----- Exercise data -----

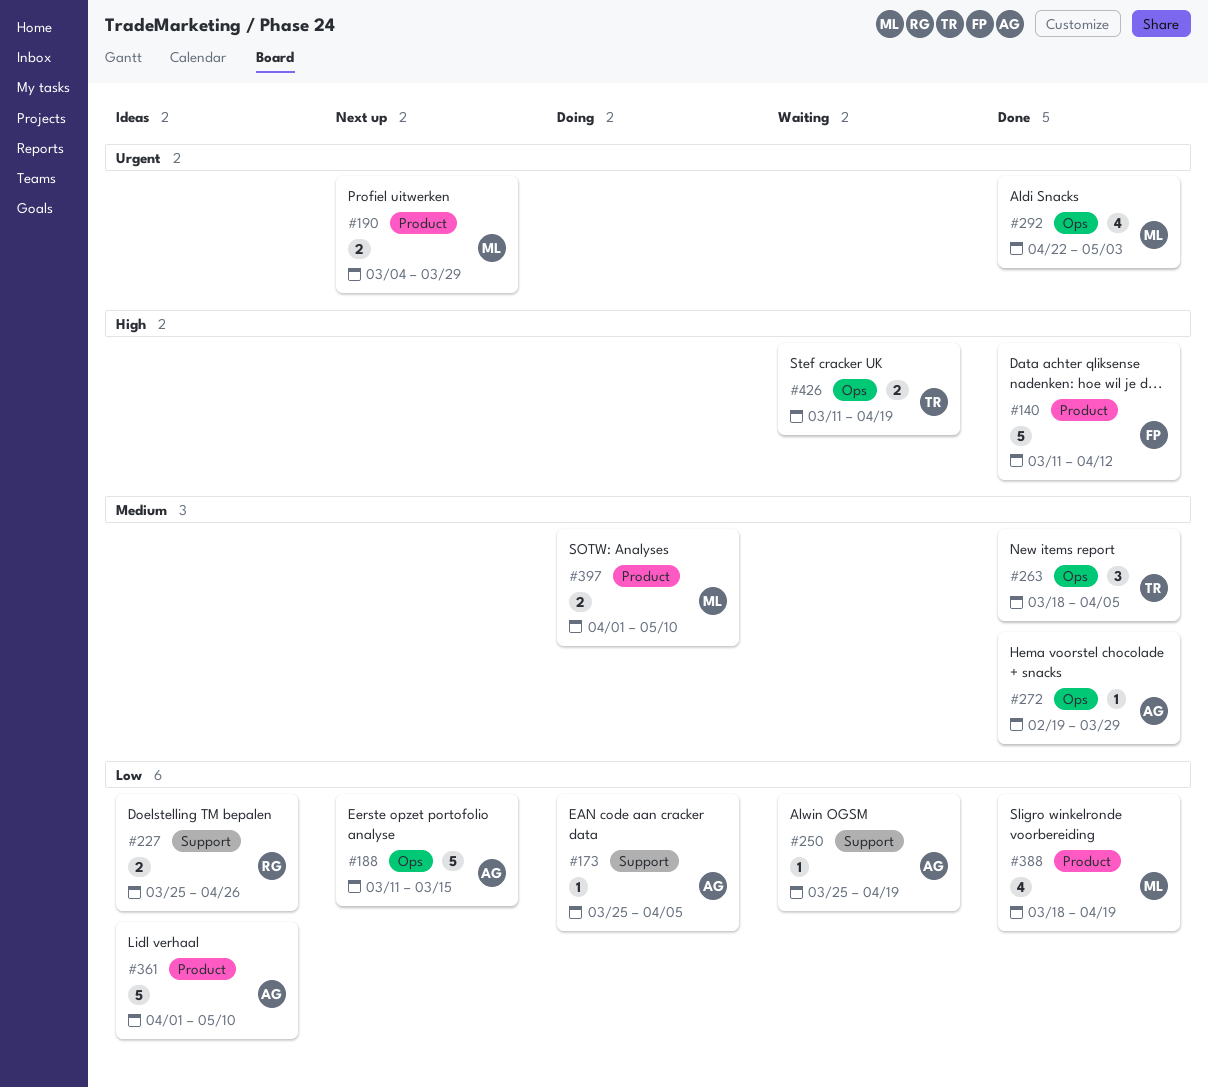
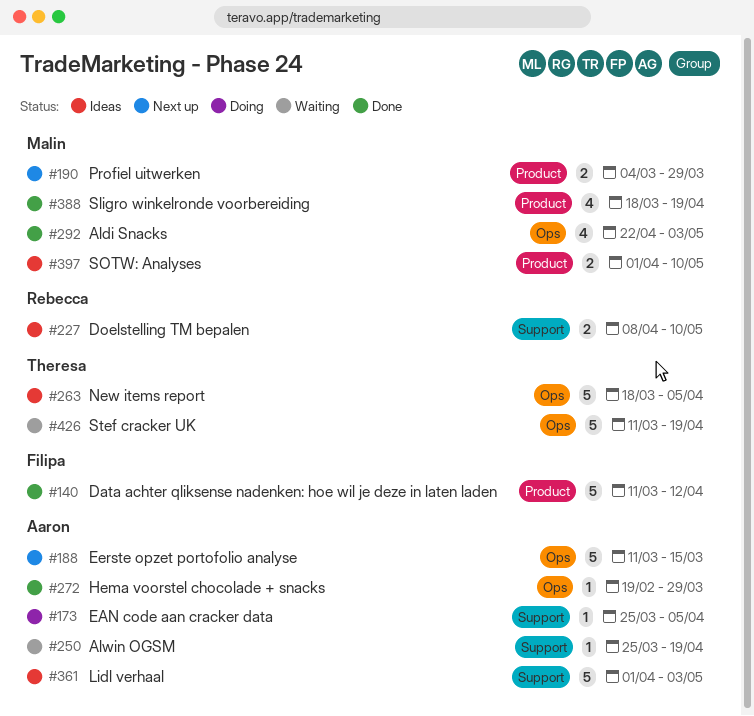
#227, start: Mar 25 -> Apr 8
#227, due: Apr 26 -> May 10
#263, status: Done -> Ideas
#263, estimate: 3 -> 5
#361, label: Product -> Support
#361, due: May 10 -> May 3
#397, status: Doing -> Ideas
#426, estimate: 2 -> 5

-----

▶ [What you will do]:
Lines from the one with "#263, status: Done -> Ideas" through the last line above must be printed exactly; no other line is to appear.

▶ [Output of the exercise]:
#263, status: Done -> Ideas
#263, estimate: 3 -> 5
#361, label: Product -> Support
#361, due: May 10 -> May 3
#397, status: Doing -> Ideas
#426, estimate: 2 -> 5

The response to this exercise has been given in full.